■ Supplied information ■
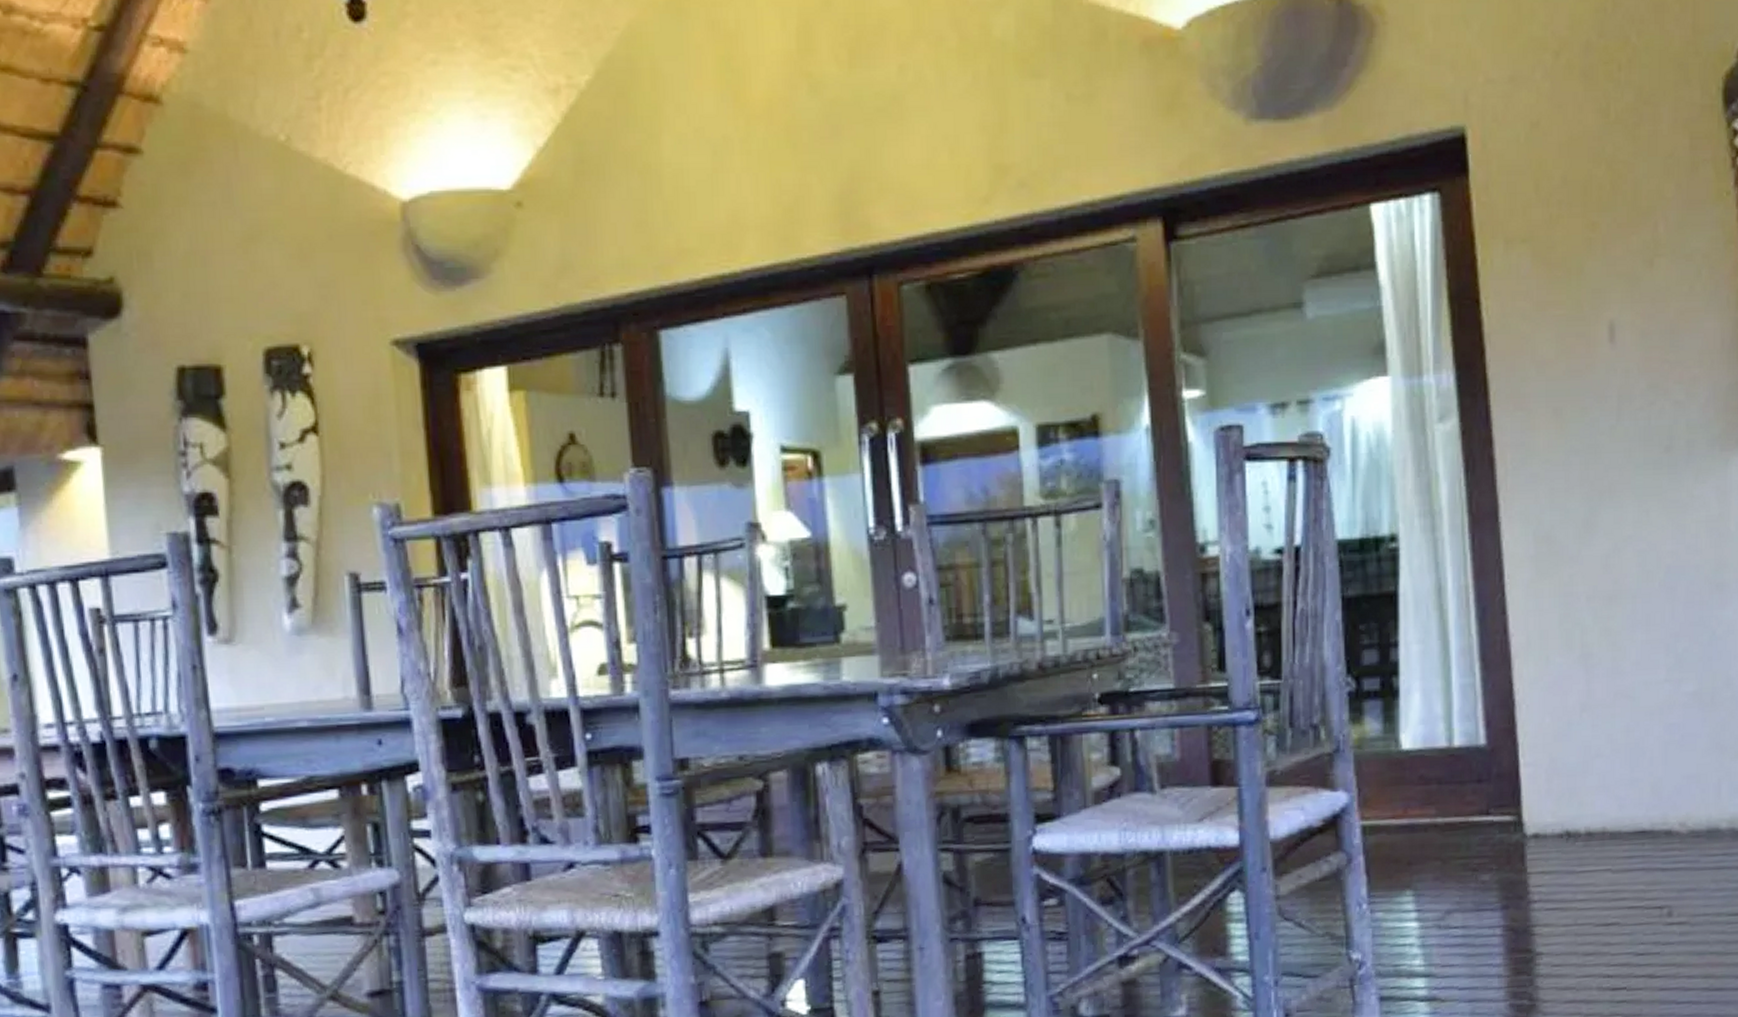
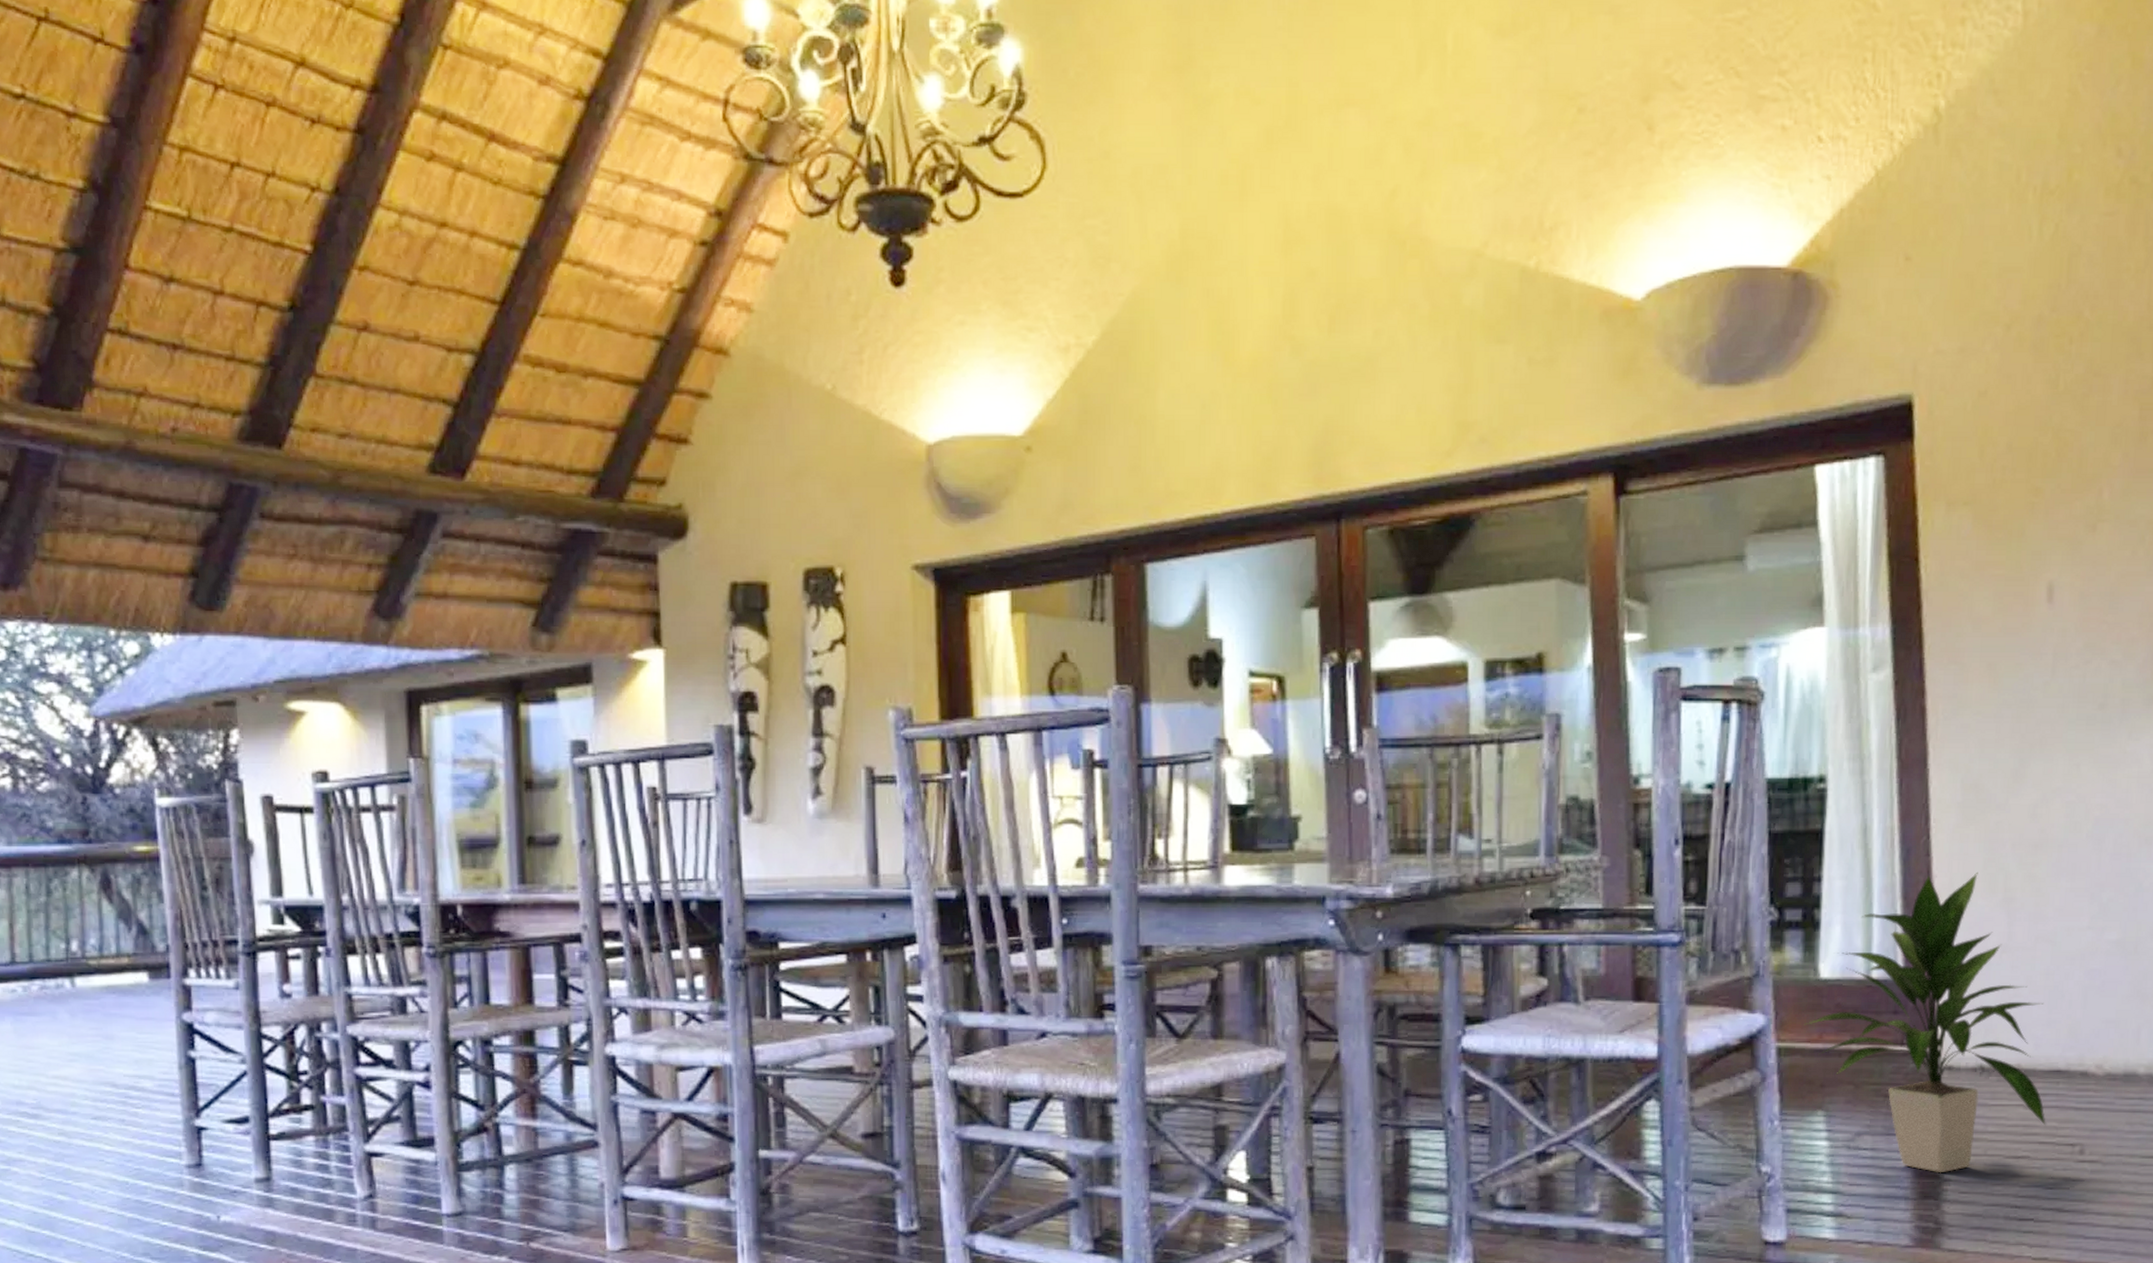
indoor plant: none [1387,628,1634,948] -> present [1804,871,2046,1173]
==
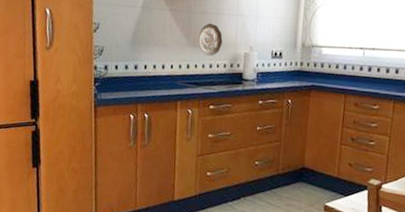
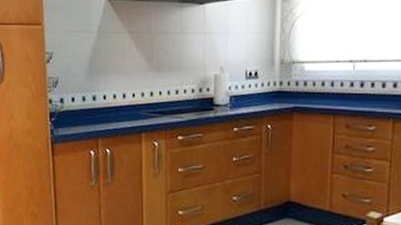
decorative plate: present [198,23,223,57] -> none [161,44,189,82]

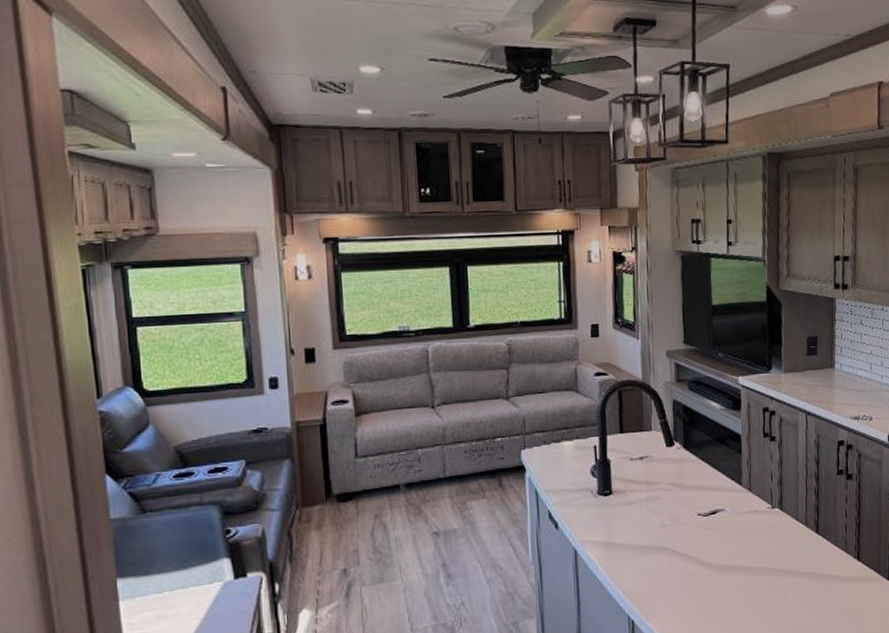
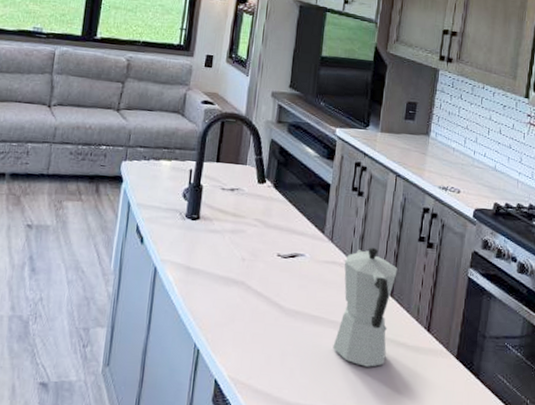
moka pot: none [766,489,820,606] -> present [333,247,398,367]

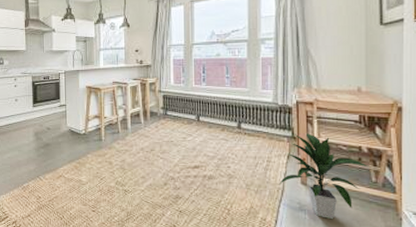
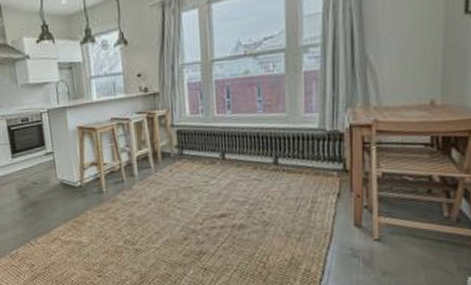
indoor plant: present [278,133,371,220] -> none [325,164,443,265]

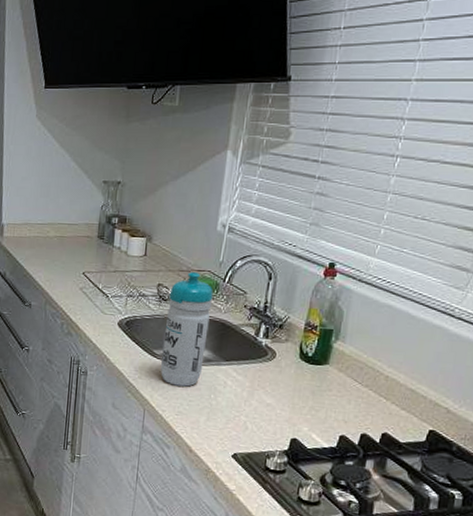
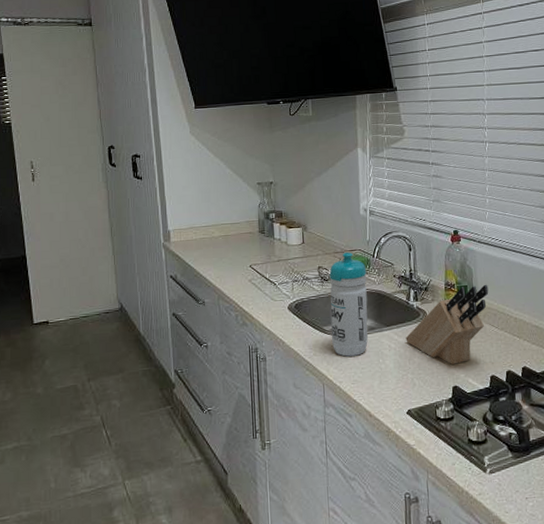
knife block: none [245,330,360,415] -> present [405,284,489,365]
--
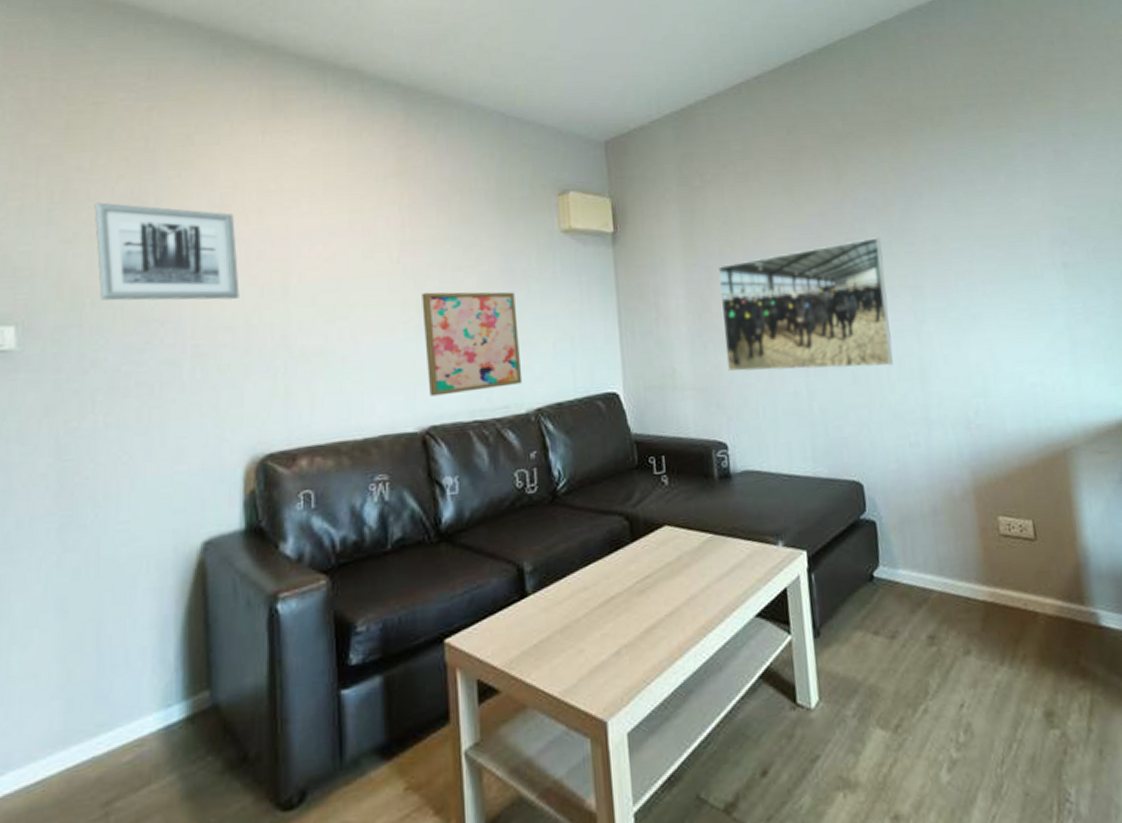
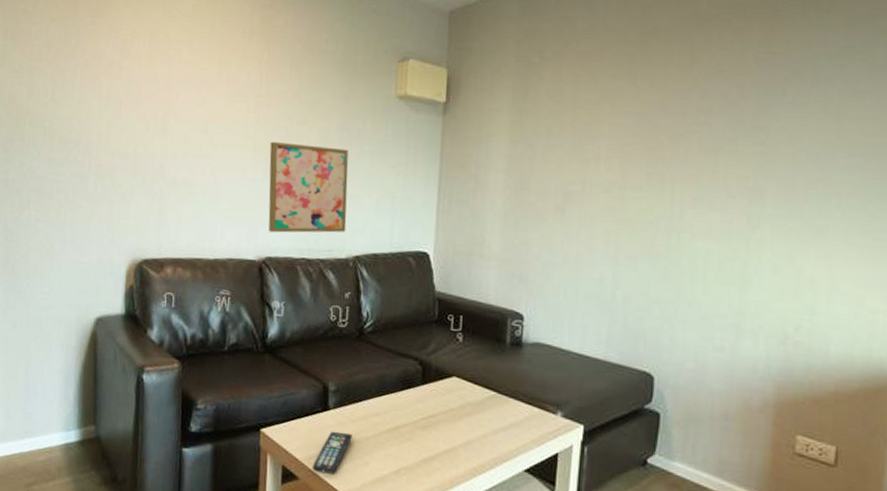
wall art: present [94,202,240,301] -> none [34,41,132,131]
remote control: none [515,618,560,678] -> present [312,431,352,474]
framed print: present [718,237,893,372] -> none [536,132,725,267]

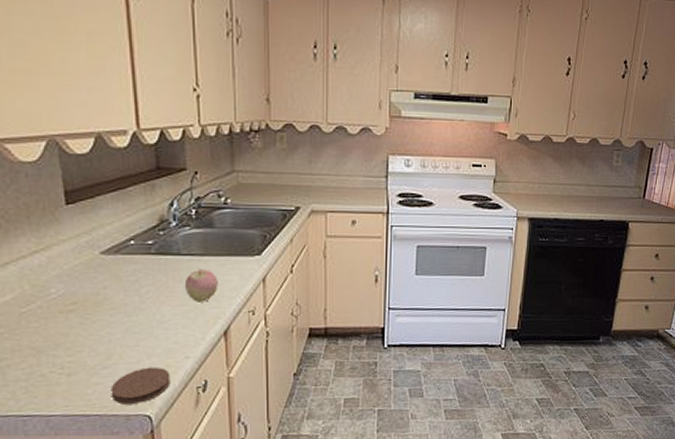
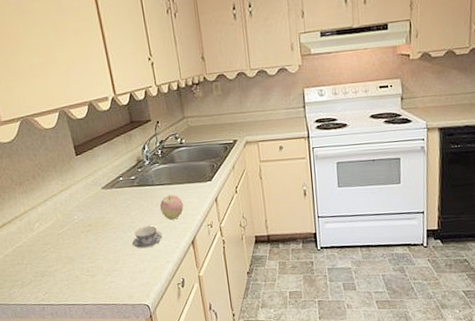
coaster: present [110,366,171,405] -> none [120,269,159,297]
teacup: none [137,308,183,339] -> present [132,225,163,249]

■ Exercise instructions ■
When you reach the line containing "coaster: present [110,366,171,405]" in the data above, start copying exactly, and stop after the line containing "teacup: none [137,308,183,339]".

■ Response ■
coaster: present [110,366,171,405] -> none [120,269,159,297]
teacup: none [137,308,183,339] -> present [132,225,163,249]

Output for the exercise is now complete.